Translating these lessons was a big effort. Many thanks are due to both the major contributions made by Sarah Supp, Diego Barneche, and Gavin Simpson, as well as the contributions made by Carl Boettiger, Josh Ainsley, Daniel Chen, Bernhard Konrad, and Jeff Hollister (please let me know if I missed your contribution/review).

On language-agnostic lesson sets

The current set of novice R lessons fulfill the vision described in a summary of a meeting back in October 2012:

There is a general belief that SWC should be "language agnostic" and primarily teach the computing skills that transcend individual programming languages.

In general, the R-based workshops should reuse as much material as possible from the existing curriculum and contribute language-agnostic improvements and new lessons back to the "main" Python-based lesson set.

Dan Braithwaite and I recently taught these lessons at a workshop for novice biologists, and it went very well. Even though we weren't able to get through the entire lesson on command-line programs, it was very satisfying to see all the lightbulbs go off as they made the connection between the commands they were running in the shell the day before and the R code they wrote the second day (if you're interested, see this thread for more details on how the workshop went).

While focusing on language-agnostic principles enables us to cover lots of big ideas that are the core of Software Carpentry's mission like modular programming and automation, this means sacrificing the discussion of many important R-specific features. This has disappointed some R instructors. The dissenting view can be summarized by some recent posts to the r-discuss mailing list:

Dirk Eddelbuettel wrote (post):

Should we not play to R's strength, rather than to another languages's weaknesses?
And Gavin Simpson added (post):
We seem to be compromising R and an R-like approach just to maintain compatibility with the python lessons.

Thus we have two opposing philosophies. One wants to focus solely on the principles that transcend programming languages; while the other wants to teach the best practices through a more idiomatic approach.

A call for proposals

We set out about seven months ago to create a set of lessons that would be developed, maintained, and used by everyone in the Software Carpentry community who is teaching R. Having built these lessons, I now question whether that was the right goal.

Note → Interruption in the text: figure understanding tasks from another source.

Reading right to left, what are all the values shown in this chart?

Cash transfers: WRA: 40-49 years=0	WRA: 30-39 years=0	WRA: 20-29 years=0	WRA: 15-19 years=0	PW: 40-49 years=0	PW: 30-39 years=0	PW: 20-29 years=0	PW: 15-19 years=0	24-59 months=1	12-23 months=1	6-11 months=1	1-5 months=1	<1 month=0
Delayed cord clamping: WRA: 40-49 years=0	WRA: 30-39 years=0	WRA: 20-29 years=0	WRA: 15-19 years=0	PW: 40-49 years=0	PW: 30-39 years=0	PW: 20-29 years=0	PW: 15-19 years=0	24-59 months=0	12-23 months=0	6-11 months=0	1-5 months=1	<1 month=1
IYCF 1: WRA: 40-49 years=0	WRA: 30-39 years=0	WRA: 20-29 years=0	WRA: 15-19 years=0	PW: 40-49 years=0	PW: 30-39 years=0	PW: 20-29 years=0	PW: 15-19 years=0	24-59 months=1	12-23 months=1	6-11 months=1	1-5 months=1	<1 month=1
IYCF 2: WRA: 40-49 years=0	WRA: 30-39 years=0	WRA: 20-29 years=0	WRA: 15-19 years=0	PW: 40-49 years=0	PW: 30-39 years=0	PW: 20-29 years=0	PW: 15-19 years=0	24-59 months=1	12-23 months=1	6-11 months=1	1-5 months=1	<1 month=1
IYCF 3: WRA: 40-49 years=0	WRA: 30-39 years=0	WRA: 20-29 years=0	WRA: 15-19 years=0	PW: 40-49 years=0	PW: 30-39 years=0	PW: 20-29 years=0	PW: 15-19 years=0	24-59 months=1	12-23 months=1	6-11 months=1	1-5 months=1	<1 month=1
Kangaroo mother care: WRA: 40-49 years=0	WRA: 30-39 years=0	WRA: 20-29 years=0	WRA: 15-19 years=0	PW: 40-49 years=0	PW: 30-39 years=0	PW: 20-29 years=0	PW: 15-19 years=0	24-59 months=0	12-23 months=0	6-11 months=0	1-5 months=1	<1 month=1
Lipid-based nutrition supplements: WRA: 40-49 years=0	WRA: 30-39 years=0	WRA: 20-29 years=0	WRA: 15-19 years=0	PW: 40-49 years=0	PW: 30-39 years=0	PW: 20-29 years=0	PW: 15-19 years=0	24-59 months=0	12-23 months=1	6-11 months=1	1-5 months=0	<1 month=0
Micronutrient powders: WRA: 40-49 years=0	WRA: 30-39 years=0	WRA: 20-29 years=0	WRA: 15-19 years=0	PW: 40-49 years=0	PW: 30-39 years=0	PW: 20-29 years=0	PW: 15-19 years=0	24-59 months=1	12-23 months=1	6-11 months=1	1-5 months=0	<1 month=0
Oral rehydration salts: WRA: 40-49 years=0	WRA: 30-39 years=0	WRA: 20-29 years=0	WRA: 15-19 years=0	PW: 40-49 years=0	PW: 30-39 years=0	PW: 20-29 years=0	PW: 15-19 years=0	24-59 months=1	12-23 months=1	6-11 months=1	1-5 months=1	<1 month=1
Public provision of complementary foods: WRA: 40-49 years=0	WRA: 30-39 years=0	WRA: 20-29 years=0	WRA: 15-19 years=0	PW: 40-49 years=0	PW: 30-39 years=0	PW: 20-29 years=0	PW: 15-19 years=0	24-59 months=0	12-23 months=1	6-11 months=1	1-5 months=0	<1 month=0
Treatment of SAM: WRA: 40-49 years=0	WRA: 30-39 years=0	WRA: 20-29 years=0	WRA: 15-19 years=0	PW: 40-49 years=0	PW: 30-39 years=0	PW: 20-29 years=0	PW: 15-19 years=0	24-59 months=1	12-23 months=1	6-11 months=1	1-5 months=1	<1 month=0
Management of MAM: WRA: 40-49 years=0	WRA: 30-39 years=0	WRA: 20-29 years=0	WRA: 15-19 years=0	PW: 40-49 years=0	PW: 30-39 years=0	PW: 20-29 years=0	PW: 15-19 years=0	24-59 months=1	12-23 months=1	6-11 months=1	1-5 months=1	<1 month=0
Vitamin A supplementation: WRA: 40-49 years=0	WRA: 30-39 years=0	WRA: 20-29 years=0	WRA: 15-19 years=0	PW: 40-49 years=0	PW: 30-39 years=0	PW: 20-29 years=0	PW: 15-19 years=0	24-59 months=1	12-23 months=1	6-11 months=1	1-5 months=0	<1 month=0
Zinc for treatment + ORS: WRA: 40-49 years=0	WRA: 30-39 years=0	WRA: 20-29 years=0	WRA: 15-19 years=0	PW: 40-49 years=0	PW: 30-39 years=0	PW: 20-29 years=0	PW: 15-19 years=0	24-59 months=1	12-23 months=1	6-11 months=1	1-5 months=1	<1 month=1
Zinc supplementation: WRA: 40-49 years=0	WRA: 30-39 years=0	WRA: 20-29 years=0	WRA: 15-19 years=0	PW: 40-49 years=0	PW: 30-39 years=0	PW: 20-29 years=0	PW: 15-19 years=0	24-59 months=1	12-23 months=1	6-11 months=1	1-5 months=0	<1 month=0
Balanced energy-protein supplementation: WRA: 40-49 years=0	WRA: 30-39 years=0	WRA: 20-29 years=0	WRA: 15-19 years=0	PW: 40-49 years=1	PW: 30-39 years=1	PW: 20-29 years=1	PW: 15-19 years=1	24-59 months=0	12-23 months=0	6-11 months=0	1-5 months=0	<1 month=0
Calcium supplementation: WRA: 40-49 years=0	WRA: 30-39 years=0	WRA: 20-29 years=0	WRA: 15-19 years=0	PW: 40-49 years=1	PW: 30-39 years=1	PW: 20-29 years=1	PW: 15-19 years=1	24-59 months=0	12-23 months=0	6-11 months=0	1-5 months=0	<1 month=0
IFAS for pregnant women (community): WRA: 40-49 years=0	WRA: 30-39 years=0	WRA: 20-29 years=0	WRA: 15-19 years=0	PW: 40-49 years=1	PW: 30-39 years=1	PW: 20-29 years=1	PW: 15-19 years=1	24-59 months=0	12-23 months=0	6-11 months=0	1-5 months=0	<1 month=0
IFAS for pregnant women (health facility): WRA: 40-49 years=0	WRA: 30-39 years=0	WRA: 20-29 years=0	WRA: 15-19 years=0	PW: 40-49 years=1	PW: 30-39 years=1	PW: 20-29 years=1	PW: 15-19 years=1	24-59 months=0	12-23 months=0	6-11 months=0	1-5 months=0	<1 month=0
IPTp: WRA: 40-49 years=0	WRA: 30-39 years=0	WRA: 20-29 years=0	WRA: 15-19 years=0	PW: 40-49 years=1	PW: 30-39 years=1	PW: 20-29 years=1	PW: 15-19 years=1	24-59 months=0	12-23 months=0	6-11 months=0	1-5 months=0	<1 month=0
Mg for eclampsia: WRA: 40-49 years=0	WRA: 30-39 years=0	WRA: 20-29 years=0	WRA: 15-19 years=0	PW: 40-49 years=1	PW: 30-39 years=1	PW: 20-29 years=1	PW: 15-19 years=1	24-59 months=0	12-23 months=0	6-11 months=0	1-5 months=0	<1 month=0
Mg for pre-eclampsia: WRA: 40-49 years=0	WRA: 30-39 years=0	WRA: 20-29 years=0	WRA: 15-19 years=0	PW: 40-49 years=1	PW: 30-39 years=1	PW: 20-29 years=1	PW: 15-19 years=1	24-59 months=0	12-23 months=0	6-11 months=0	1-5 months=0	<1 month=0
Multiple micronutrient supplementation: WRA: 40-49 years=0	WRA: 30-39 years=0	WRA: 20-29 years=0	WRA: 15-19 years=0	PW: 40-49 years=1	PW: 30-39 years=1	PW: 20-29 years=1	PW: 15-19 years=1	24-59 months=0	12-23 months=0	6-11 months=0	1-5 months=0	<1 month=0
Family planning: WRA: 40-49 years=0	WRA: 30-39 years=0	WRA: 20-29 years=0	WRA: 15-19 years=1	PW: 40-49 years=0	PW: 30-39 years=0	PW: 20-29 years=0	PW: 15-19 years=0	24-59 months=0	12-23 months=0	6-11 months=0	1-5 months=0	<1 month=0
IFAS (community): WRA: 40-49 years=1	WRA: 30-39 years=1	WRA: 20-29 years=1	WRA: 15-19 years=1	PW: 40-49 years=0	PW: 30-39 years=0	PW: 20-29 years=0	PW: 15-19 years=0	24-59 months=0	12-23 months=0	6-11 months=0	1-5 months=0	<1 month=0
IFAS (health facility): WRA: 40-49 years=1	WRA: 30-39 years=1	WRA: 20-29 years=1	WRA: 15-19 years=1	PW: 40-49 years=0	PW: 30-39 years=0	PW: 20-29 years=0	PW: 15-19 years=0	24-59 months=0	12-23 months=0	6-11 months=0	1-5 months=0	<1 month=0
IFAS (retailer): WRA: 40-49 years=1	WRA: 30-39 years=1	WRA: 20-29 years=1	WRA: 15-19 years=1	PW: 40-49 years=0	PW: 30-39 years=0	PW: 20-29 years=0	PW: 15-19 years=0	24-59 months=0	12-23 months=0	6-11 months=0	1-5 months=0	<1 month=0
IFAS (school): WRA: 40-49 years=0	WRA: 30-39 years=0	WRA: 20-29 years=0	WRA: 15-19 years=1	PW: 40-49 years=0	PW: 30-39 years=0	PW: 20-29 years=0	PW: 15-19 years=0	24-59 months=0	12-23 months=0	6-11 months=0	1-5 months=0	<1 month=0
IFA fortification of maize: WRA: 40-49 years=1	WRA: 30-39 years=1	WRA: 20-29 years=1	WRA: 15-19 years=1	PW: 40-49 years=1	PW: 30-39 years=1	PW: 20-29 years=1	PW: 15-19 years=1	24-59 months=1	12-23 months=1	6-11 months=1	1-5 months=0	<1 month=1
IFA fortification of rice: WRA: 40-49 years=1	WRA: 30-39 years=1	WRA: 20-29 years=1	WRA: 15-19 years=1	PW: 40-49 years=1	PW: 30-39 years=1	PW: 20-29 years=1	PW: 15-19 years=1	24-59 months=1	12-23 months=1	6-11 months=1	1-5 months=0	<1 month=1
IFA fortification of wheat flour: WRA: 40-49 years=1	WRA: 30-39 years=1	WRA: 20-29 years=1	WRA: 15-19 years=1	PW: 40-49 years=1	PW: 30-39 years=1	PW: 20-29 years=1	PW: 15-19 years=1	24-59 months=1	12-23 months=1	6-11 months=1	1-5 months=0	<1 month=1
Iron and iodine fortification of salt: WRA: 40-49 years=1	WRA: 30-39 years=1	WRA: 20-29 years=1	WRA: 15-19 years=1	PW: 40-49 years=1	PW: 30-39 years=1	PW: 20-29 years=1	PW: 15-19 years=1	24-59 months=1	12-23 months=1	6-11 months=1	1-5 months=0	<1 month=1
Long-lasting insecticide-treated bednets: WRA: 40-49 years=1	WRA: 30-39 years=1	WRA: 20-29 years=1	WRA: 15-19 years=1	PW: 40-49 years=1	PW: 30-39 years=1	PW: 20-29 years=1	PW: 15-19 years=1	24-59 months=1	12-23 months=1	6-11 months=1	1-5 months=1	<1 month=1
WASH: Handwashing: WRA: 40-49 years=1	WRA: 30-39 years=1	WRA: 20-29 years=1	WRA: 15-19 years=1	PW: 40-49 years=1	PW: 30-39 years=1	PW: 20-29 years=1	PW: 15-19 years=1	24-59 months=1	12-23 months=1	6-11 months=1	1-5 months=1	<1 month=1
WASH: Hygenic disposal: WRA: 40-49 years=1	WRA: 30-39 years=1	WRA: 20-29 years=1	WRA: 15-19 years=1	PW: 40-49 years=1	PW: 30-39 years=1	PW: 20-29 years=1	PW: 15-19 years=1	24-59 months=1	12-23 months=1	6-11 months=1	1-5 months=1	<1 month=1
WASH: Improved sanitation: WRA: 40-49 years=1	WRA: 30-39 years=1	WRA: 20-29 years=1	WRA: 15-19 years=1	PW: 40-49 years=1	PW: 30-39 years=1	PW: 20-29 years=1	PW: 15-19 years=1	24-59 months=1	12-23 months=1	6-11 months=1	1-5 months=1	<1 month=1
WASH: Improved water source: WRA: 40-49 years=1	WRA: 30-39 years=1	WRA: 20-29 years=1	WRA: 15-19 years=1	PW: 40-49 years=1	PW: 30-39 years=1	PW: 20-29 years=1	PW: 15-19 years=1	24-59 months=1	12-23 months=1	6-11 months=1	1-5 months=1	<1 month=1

First, while it was an accomplishment to finally have novice R lessons on the SWC website, the work of translating the materials ended up being done by only a few people, and only a few instructors have actually taught these materials in their workshops. Second, there is now another option for running R-based workshops, Data Carpentry. Thus, the common debate on how much we should focus on programming best practices versus data analysis skills has been somewhat solved: a Software Carpentry workshop should focus on programming best practices and a Data Carpentry workshop should focus on data anaylsis skills.

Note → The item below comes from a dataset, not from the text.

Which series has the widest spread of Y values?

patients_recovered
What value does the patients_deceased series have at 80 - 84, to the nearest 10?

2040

Third, in the wider SWC community, we are currently in the process of overhauling just about everything. The plan is to split up the bc repo, which will result in a new template for workshop websites and a new template for lesson material. One of the motivations for this effort is that instructors want the flexibility to add domain-specific data and introduce topics in an order that makes the most sense to them.

So instead of upfront trying to democratically choose a compromised solution for R-based workshops, let's try a more distributed approach. Any SWC R instructor can propose a new set of lessons and recruit other interested instructors to help create them. Once the lessons are finished, they can be submitted for official approval to be taught in Software Carpentry and/or Data Carpentry workshops (this approval process is also under development). With this approach, each set of R lessons will be maintained in proportion to the number of instructors interested in teaching them.

If you have an idea for a new set of R lessons, please send your proposal to the r-discuss mailing list. You should include a basic outline of your approach and what you intend to cover. For an example, please check out Scott Ritchie's blog post where he outlines his idea for a set of R lessons. In addition to describing your approach, it would be useful to include the answers to the following questions:

  • How much time will it take to teach the lessons?
  • Are the lessons intended for Software Carpentry, Data Carpentry, or both?
  • How can other instructors help? Do you need others to help create and/or review the lessons?
  • What learners are you targeting? Novice, intermediate, advanced? A specific discipline?

Hopefully this approach will lead to multiple sets of R lessons available for use in our workshops. I look forward to seeing the new proposals!